Gracias a Dios ganó ella. Al menos entonces. Pero ambos sabíamos, también los
demás en la familia, que éramos parte de una España que surgía en pluralidad y
que por primera vez consideraba las tragedias de los enemigos de la guerra como
dramas propios y que el luto por los muertos de la familia no era otro que el
necesario por todos los asesinados en una guerra terrible cuyas cicatrices sólo
podían curar con la compasión hacia todos.
Nadie
puede imaginar cuánto tuvimos en común Loyola en sus Nuevas Generaciones de
antaño y yo, el joven arrogante comunista del EPK, ya lector de Semprún, de
Glucksmann, de Solzhenitsin, de Bulgakov y Michnik.

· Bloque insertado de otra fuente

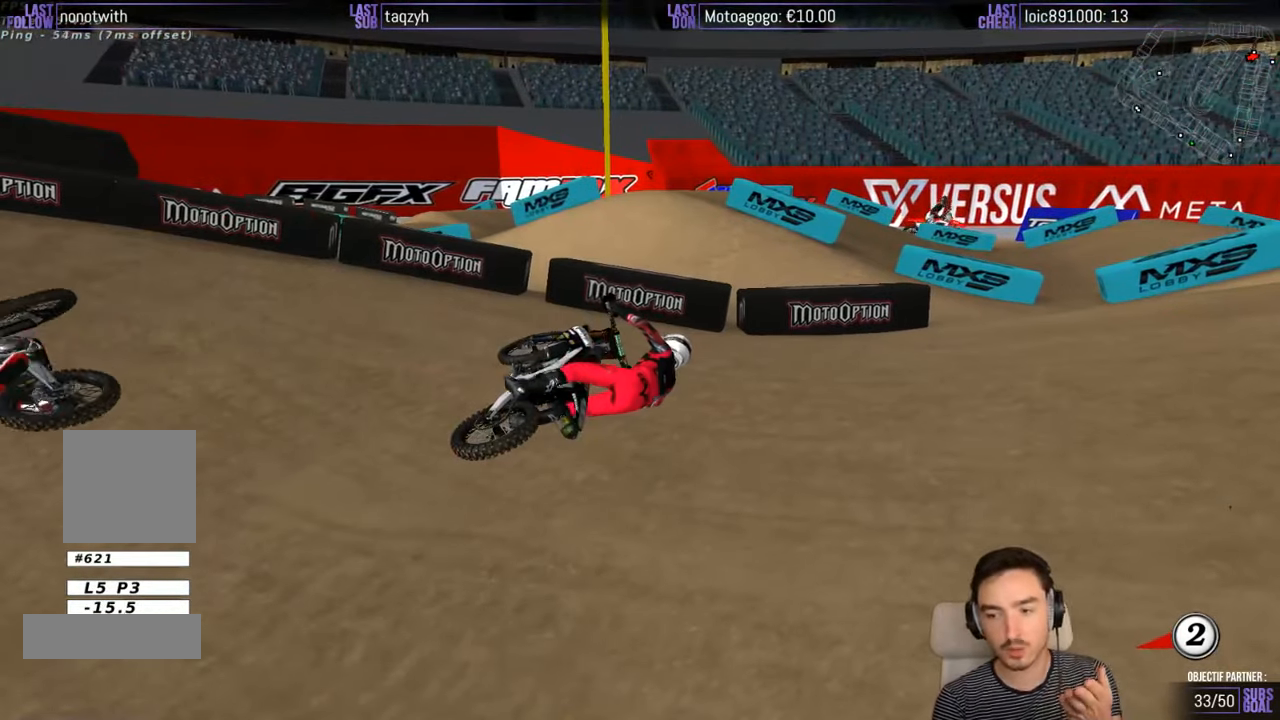
{"buttons": [], "left_stick": "center", "right_stick": "center", "events": []}
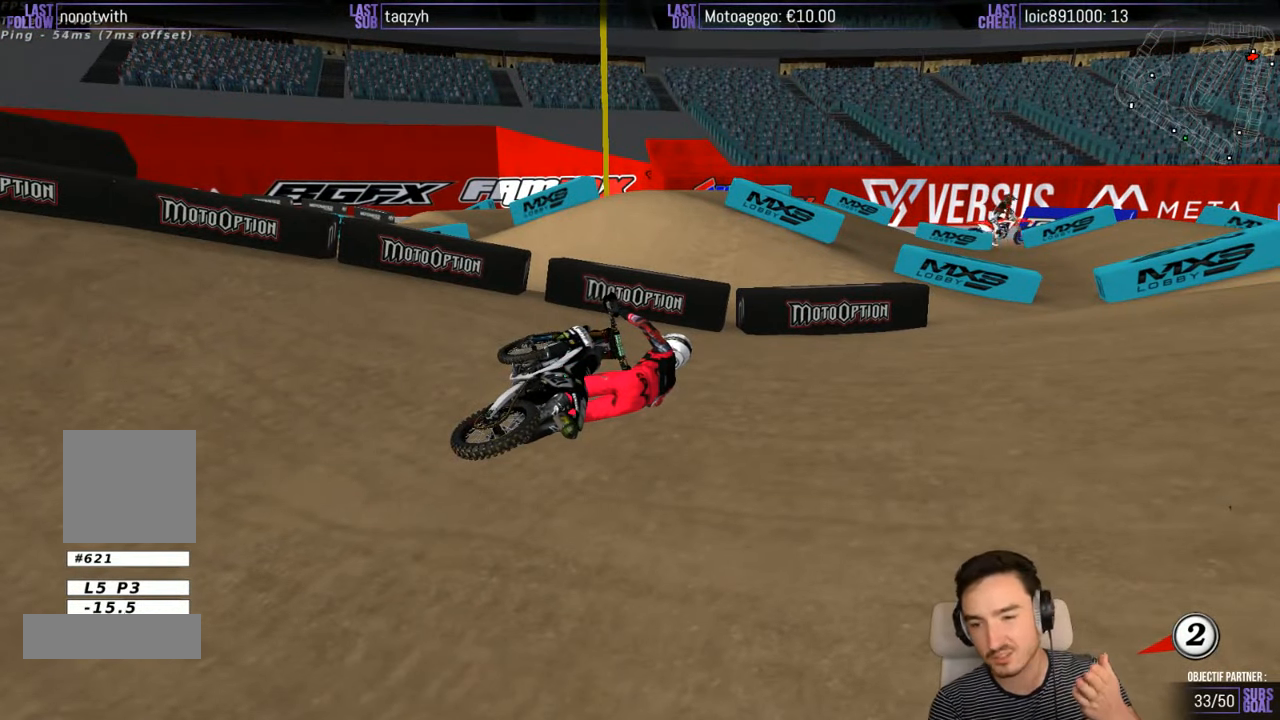
{"buttons": [], "left_stick": "center", "right_stick": "center", "events": []}
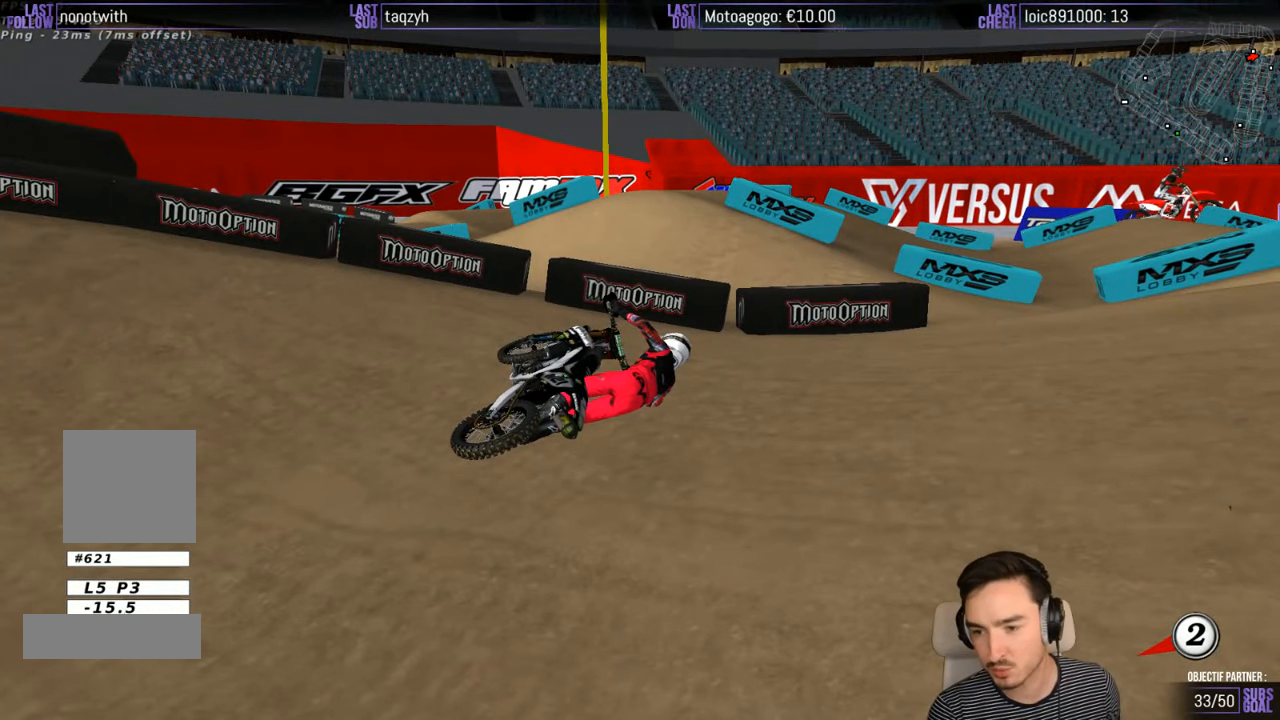
{"buttons": [], "left_stick": "center", "right_stick": "center", "events": []}
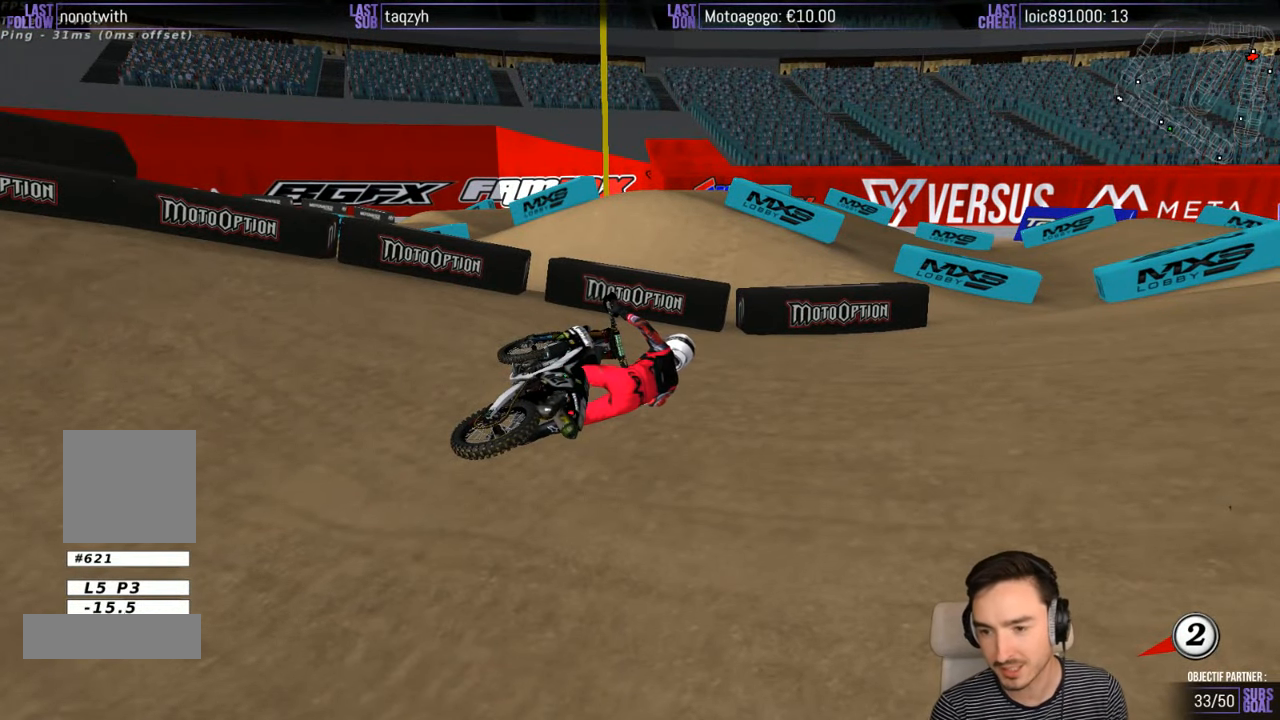
{"buttons": ["X", "Y"], "left_stick": "left", "right_stick": "center", "events": [[233, "X", "down"], [233, "left_stick", "left"], [283, "Y", "down"]]}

Loyola los leyó a todos
también. Y ella más que nadie supo desde su amor a la libertad y su rigor hacia
la verdad, su devoción para con los hechos, ver cuáles son los mimbres tenues y
buenos con los que se teje la convivencia civil en dignidad.
Fue
ministra, comisaria europea, política sabia y dura a un tiempo, fiel seguidora
de esa convicción si no marxista sí enciclopedista, profundamente ilustrada y
liberal de que la mejor política la hacen la aptitud, la competencia, el
estudio y la pasión por la gente, por la vida y por la libertad de todos
nosotros de crearnos una realidad en la que poder ejercer nuestras ansias de
felicidad, nuestro derecho a buscar el amor y la plenitud con la rotundidad que
nuestra identidad como seres humanos, como personas dotadas de alma con
vocación de trascendencia exige. Disfrutaba a raudales con la vida, con la
acción como con el pensamiento que en los últimos años tuvo su quiebro
reflexivo. Esta mujer católica, vasca, española, europea y libre era puro amor
a la vida y se convirtió, sin saberlo ni pretenderlo, en ejemplo, como se vio
cuando murió.
Mucha
mezquindad de quienes temían su honestidad, valentía y brillantez tuvo que
retirarse avergonzada. Y el testimonio de reconocimiento demostró lo faltos que
estamos de personas de la estatura de ella, de Loyola.
Loyola
creía en la política como vocación de servicio. Creía en el ser humano como
fuerza inagotable de riqueza, pensamiento y amor. Y creía en la sociedad como
estructura en la que la política fomenta la felicidad de estos seres humanos
que son en sí mismos el tesoro de la vida inteligente. Ella celebró varias
veces que yo no me muriera y, al final, me hizo ese triste quiebro de irse
antes que yo. Pero sé que ella siempre supo que aquello no era el final y a mí
me tiene cada día más cerca en esta magnífica fuerza.
Loyola,
como todas las otras almas gemelas y amigas que me acompañan en uno u otro
momento del paso por esta vida, son mi guía y mi compañía en una singladura que
yo no creo ni mucho menos tan breve como nuestras vidas aparentan.